Stored data entries
═══
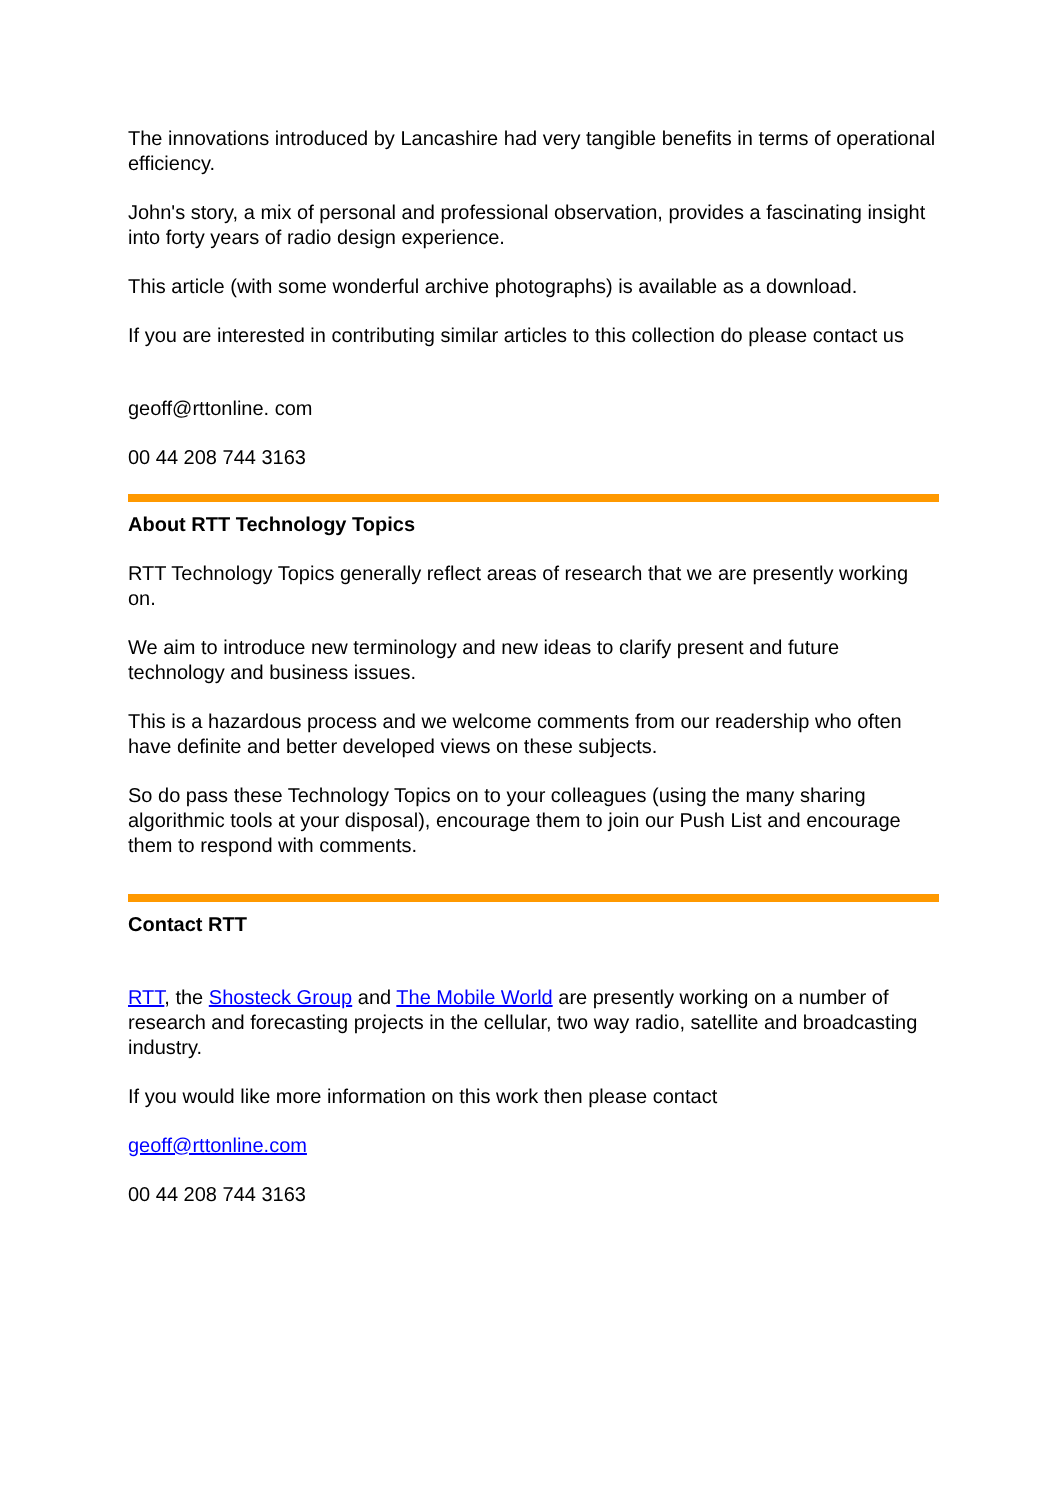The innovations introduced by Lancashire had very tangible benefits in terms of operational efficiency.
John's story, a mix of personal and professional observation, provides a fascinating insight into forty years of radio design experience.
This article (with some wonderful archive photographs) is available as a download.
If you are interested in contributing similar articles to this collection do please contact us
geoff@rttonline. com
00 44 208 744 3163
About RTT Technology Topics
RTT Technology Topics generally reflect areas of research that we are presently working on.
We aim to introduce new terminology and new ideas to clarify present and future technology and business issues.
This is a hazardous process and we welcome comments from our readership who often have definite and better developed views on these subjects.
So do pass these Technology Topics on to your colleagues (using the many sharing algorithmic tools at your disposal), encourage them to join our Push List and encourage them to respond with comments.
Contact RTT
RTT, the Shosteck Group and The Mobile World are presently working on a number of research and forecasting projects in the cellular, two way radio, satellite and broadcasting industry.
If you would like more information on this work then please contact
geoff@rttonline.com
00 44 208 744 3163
═══
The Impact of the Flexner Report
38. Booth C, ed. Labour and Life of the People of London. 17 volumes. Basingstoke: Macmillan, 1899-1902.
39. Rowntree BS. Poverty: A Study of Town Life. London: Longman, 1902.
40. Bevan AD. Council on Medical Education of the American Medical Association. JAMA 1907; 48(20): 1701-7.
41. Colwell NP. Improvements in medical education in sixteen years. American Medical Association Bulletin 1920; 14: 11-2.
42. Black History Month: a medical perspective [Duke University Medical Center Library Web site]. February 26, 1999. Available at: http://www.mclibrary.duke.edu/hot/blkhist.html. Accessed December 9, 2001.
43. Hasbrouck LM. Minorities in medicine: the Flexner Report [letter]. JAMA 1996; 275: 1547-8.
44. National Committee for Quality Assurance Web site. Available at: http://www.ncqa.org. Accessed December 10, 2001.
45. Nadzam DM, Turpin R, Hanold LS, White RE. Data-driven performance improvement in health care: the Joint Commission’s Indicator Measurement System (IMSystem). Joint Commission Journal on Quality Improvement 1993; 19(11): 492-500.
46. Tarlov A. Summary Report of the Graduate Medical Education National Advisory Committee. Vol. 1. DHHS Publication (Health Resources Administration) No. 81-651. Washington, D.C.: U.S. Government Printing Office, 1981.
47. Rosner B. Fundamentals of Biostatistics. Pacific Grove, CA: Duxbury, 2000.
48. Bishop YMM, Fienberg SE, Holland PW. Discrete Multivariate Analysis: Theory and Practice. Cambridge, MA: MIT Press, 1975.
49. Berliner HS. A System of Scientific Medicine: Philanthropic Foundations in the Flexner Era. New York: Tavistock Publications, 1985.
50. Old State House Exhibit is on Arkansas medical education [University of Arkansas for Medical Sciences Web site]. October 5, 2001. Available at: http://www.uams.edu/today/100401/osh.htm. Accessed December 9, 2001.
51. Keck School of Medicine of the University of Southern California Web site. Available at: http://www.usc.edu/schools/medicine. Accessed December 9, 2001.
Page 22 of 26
═══
• **Task prompt**
Where a line in the entries holds "please", copy that line.

• **Output for this task**
If you are interested in contributing similar articles to this collection do please contact us
If you would like more information on this work then please contact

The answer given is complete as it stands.